── Data shown

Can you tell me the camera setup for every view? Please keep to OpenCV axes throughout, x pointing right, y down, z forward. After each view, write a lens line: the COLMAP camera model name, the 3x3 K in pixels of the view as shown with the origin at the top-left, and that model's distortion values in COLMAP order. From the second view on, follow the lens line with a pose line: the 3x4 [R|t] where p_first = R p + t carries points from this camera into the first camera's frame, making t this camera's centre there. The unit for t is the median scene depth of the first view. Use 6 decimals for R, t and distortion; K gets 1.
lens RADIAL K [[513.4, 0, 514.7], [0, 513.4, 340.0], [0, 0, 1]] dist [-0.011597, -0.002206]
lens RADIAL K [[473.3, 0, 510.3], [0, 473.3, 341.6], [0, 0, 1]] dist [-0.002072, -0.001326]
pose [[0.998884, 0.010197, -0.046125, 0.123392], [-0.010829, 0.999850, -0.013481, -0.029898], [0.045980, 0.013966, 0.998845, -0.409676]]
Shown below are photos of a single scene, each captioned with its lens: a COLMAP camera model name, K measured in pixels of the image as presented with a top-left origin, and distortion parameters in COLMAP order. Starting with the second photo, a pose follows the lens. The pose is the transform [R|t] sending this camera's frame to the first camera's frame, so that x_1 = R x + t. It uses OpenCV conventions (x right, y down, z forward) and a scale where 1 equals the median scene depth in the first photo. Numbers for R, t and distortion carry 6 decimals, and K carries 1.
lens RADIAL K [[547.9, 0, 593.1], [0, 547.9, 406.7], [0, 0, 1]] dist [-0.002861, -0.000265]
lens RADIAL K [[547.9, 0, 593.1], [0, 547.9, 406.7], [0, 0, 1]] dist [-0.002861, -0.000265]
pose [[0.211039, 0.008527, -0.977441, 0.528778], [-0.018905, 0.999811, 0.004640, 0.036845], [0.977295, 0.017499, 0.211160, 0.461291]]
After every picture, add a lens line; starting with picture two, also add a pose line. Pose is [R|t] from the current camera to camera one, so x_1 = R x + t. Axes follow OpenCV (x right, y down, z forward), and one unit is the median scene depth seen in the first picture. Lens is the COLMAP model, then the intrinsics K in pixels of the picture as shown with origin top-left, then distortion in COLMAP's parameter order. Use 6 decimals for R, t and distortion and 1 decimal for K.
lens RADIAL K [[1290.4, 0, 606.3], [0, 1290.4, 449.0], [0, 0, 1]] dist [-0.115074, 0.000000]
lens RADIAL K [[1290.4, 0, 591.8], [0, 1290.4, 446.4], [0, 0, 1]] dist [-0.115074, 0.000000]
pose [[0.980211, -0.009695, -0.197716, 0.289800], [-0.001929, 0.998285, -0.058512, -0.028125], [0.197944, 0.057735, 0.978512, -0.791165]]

────

Work task →
Nothing should be returned except the lines from the one containing "After every picture, add" through the last line of the data, each restated word for word.

Task result →
After every picture, add a lens line; starting with picture two, also add a pose line. Pose is [R|t] from the current camera to camera one, so x_1 = R x + t. Axes follow OpenCV (x right, y down, z forward), and one unit is the median scene depth seen in the first picture. Lens is the COLMAP model, then the intrinsics K in pixels of the picture as shown with origin top-left, then distortion in COLMAP's parameter order. Use 6 decimals for R, t and distortion and 1 decimal for K.
lens RADIAL K [[1290.4, 0, 606.3], [0, 1290.4, 449.0], [0, 0, 1]] dist [-0.115074, 0.000000]
lens RADIAL K [[1290.4, 0, 591.8], [0, 1290.4, 446.4], [0, 0, 1]] dist [-0.115074, 0.000000]
pose [[0.980211, -0.009695, -0.197716, 0.289800], [-0.001929, 0.998285, -0.058512, -0.028125], [0.197944, 0.057735, 0.978512, -0.791165]]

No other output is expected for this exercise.